● Given text:
Wednesday, May 31, 2006

Cloudy Day

Sometimes there are moments when everything hits you and you wonder where exactly you are going and WHY?

I had one of those moments last night and I'm still sitting in it. My eyes are puffy from crying and every once in a while, they get watery all over again. Miscommunication with movers, reconciling with the fact that I will be living at or below the poverty line for the next four years (yeah, it hadn't really hit me yet until now), thinking of all that I'm leaving behind, sitting across from longtime friends over dinner and soaking in the memories of each friend and each conversation. . .everything is hitting me at once and I feel like I'm sinking. . .

But I will follow where God leads because that's all I can do. I still know that this is right, but just because it's right doesn't mean it will be easy. In fact, because it's right it may be super hard at times. But if a seminarian can't trust that God provides, then who can? I have my health, my family, and my friends by my side. All in all, life is good and just where it needs to be. In a month, I'll be immersed in a new life. I just have to trudge through all the ugliness in between then and now. . .

I'll get there.


How lucky I am to have something that makes saying goodbye so hard.
~Sobieski and Meehan

Tuesday, May 23, 2006

Westlake grads and Lauren (Guess which one is me!)

I led the benediction at baccalaureate for WHS, and I thought of how much has happened in my life since my own high school graduation. Six years now. More than halfway to my 10-year reunion. When I sat amongst my fellow Arlington High School grads in May 2000 (go Colts!), I know I had different plans for my life than what actually has happened. I was going to be an orthodontist! I was going to meet the man of my dreams in college and marry him shortly thereafter! I was never going to work in the church!

Ha.

● Work to do:
[1] Using the blog entries, decide whether each statement is true: (a) The writer graduated from Arlington High School in May 2000. (b) The writer expects to live above the poverty line for the next four years. (c) The writer once planned to become an orthodontist. Answer yes or no for each, and quote the words that settle it.
[2] Return everything in the blog entries from "Wednesday, May 31, 2006" down to "sinking. . .", word for word.
The listing has no connection to the blog entries.

● Dataset excerpt:
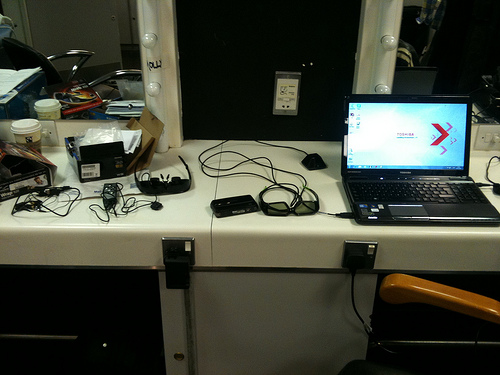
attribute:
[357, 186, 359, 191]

● Responses by task:
[1]
(a) Yes: "When I sat amongst my fellow Arlington High School grads in May 2000"
(b) No: "I will be living at or below the poverty line for the next four years"
(c) Yes: "I was going to be an orthodontist!"

[2]
Wednesday, May 31, 2006

Cloudy Day

Sometimes there are moments when everything hits you and you wonder where exactly you are going and WHY?

I had one of those moments last night and I'm still sitting in it. My eyes are puffy from crying and every once in a while, they get watery all over again. Miscommunication with movers, reconciling with the fact that I will be living at or below the poverty line for the next four years (yeah, it hadn't really hit me yet until now), thinking of all that I'm leaving behind, sitting across from longtime friends over dinner and soaking in the memories of each friend and each conversation. . .everything is hitting me at once and I feel like I'm sinking. . .